Extracted material |
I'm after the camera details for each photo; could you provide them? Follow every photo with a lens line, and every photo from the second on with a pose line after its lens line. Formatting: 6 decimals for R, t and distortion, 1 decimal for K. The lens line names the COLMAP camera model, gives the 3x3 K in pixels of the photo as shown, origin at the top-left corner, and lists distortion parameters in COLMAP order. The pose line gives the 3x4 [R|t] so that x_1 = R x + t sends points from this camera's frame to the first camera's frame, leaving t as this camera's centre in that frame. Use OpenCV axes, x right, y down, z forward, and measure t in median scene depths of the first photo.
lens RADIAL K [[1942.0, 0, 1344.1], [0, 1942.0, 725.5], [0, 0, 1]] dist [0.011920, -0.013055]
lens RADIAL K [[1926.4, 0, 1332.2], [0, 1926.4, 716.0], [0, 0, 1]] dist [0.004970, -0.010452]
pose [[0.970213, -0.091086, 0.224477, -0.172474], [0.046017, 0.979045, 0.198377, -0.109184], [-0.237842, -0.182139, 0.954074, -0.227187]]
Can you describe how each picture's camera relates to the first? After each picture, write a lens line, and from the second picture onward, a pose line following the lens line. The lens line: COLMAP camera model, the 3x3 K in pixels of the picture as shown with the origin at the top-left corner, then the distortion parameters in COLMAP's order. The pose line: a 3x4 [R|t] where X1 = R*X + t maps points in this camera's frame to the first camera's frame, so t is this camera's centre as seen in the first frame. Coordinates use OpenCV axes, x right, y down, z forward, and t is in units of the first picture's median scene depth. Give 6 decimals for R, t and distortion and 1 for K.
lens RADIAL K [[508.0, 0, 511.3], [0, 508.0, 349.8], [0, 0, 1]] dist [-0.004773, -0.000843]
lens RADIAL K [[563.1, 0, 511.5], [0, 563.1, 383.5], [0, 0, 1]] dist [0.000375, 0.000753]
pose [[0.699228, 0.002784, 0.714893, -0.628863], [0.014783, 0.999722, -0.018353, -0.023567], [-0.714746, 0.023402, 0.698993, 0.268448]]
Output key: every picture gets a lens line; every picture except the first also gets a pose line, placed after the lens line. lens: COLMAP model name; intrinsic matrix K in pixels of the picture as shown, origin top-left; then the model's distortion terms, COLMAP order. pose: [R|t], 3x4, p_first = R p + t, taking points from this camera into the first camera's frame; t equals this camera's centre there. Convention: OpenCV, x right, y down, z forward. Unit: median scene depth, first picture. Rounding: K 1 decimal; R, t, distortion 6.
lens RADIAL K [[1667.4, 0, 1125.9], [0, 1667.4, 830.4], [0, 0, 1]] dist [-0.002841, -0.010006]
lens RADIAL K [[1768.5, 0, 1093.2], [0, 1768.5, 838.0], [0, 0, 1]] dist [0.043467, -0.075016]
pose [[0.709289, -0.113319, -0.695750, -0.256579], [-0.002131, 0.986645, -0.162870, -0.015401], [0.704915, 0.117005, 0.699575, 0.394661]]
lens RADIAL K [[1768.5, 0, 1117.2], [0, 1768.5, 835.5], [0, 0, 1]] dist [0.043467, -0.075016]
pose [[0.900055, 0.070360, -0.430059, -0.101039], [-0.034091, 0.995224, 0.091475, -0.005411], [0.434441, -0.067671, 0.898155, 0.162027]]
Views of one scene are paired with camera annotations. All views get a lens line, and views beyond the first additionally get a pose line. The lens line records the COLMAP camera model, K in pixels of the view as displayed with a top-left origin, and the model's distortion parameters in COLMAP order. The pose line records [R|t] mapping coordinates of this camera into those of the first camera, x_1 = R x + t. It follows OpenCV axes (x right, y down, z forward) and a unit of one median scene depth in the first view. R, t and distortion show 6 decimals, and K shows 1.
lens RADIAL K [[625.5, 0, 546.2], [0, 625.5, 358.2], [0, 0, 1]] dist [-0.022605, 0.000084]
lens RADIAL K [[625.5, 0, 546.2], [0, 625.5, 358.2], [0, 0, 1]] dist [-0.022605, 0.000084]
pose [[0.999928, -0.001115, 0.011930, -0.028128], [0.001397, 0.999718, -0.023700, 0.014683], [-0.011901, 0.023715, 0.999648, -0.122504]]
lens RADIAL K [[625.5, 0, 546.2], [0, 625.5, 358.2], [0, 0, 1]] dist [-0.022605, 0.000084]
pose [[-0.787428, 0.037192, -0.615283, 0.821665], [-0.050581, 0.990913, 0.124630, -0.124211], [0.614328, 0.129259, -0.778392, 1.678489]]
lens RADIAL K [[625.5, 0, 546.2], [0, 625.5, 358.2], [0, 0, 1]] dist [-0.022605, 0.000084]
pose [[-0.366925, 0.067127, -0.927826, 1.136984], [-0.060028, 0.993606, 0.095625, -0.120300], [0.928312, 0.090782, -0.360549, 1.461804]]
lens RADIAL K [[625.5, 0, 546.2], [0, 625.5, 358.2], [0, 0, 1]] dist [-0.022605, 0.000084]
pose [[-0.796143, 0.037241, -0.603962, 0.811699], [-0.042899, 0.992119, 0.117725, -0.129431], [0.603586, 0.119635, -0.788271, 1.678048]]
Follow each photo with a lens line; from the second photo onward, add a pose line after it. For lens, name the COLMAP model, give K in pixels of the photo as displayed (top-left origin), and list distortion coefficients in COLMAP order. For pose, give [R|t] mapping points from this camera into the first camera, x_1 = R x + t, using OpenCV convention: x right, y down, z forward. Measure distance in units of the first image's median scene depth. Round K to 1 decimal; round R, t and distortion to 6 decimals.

Task description |
The task calls for each record to be returned verbatim.

Output of the exercise |
I'm after the camera details for each photo; could you provide them? Follow every photo with a lens line, and every photo from the second on with a pose line after its lens line. Formatting: 6 decimals for R, t and distortion, 1 decimal for K. The lens line names the COLMAP camera model, gives the 3x3 K in pixels of the photo as shown, origin at the top-left corner, and lists distortion parameters in COLMAP order. The pose line gives the 3x4 [R|t] so that x_1 = R x + t sends points from this camera's frame to the first camera's frame, leaving t as this camera's centre in that frame. Use OpenCV axes, x right, y down, z forward, and measure t in median scene depths of the first photo.
lens RADIAL K [[1942.0, 0, 1344.1], [0, 1942.0, 725.5], [0, 0, 1]] dist [0.011920, -0.013055]
lens RADIAL K [[1926.4, 0, 1332.2], [0, 1926.4, 716.0], [0, 0, 1]] dist [0.004970, -0.010452]
pose [[0.970213, -0.091086, 0.224477, -0.172474], [0.046017, 0.979045, 0.198377, -0.109184], [-0.237842, -0.182139, 0.954074, -0.227187]]
Can you describe how each picture's camera relates to the first? After each picture, write a lens line, and from the second picture onward, a pose line following the lens line. The lens line: COLMAP camera model, the 3x3 K in pixels of the picture as shown with the origin at the top-left corner, then the distortion parameters in COLMAP's order. The pose line: a 3x4 [R|t] where X1 = R*X + t maps points in this camera's frame to the first camera's frame, so t is this camera's centre as seen in the first frame. Coordinates use OpenCV axes, x right, y down, z forward, and t is in units of the first picture's median scene depth. Give 6 decimals for R, t and distortion and 1 for K.
lens RADIAL K [[508.0, 0, 511.3], [0, 508.0, 349.8], [0, 0, 1]] dist [-0.004773, -0.000843]
lens RADIAL K [[563.1, 0, 511.5], [0, 563.1, 383.5], [0, 0, 1]] dist [0.000375, 0.000753]
pose [[0.699228, 0.002784, 0.714893, -0.628863], [0.014783, 0.999722, -0.018353, -0.023567], [-0.714746, 0.023402, 0.698993, 0.268448]]
Output key: every picture gets a lens line; every picture except the first also gets a pose line, placed after the lens line. lens: COLMAP model name; intrinsic matrix K in pixels of the picture as shown, origin top-left; then the model's distortion terms, COLMAP order. pose: [R|t], 3x4, p_first = R p + t, taking points from this camera into the first camera's frame; t equals this camera's centre there. Convention: OpenCV, x right, y down, z forward. Unit: median scene depth, first picture. Rounding: K 1 decimal; R, t, distortion 6.
lens RADIAL K [[1667.4, 0, 1125.9], [0, 1667.4, 830.4], [0, 0, 1]] dist [-0.002841, -0.010006]
lens RADIAL K [[1768.5, 0, 1093.2], [0, 1768.5, 838.0], [0, 0, 1]] dist [0.043467, -0.075016]
pose [[0.709289, -0.113319, -0.695750, -0.256579], [-0.002131, 0.986645, -0.162870, -0.015401], [0.704915, 0.117005, 0.699575, 0.394661]]
lens RADIAL K [[1768.5, 0, 1117.2], [0, 1768.5, 835.5], [0, 0, 1]] dist [0.043467, -0.075016]
pose [[0.900055, 0.070360, -0.430059, -0.101039], [-0.034091, 0.995224, 0.091475, -0.005411], [0.434441, -0.067671, 0.898155, 0.162027]]
Views of one scene are paired with camera annotations. All views get a lens line, and views beyond the first additionally get a pose line. The lens line records the COLMAP camera model, K in pixels of the view as displayed with a top-left origin, and the model's distortion parameters in COLMAP order. The pose line records [R|t] mapping coordinates of this camera into those of the first camera, x_1 = R x + t. It follows OpenCV axes (x right, y down, z forward) and a unit of one median scene depth in the first view. R, t and distortion show 6 decimals, and K shows 1.
lens RADIAL K [[625.5, 0, 546.2], [0, 625.5, 358.2], [0, 0, 1]] dist [-0.022605, 0.000084]
lens RADIAL K [[625.5, 0, 546.2], [0, 625.5, 358.2], [0, 0, 1]] dist [-0.022605, 0.000084]
pose [[0.999928, -0.001115, 0.011930, -0.028128], [0.001397, 0.999718, -0.023700, 0.014683], [-0.011901, 0.023715, 0.999648, -0.122504]]
lens RADIAL K [[625.5, 0, 546.2], [0, 625.5, 358.2], [0, 0, 1]] dist [-0.022605, 0.000084]
pose [[-0.787428, 0.037192, -0.615283, 0.821665], [-0.050581, 0.990913, 0.124630, -0.124211], [0.614328, 0.129259, -0.778392, 1.678489]]
lens RADIAL K [[625.5, 0, 546.2], [0, 625.5, 358.2], [0, 0, 1]] dist [-0.022605, 0.000084]
pose [[-0.366925, 0.067127, -0.927826, 1.136984], [-0.060028, 0.993606, 0.095625, -0.120300], [0.928312, 0.090782, -0.360549, 1.461804]]
lens RADIAL K [[625.5, 0, 546.2], [0, 625.5, 358.2], [0, 0, 1]] dist [-0.022605, 0.000084]
pose [[-0.796143, 0.037241, -0.603962, 0.811699], [-0.042899, 0.992119, 0.117725, -0.129431], [0.603586, 0.119635, -0.788271, 1.678048]]
Follow each photo with a lens line; from the second photo onward, add a pose line after it. For lens, name the COLMAP model, give K in pixels of the photo as displayed (top-left origin), and list distortion coefficients in COLMAP order. For pose, give [R|t] mapping points from this camera into the first camera, x_1 = R x + t, using OpenCV convention: x right, y down, z forward. Measure distance in units of the first image's median scene depth. Round K to 1 decimal; round R, t and distortion to 6 decimals.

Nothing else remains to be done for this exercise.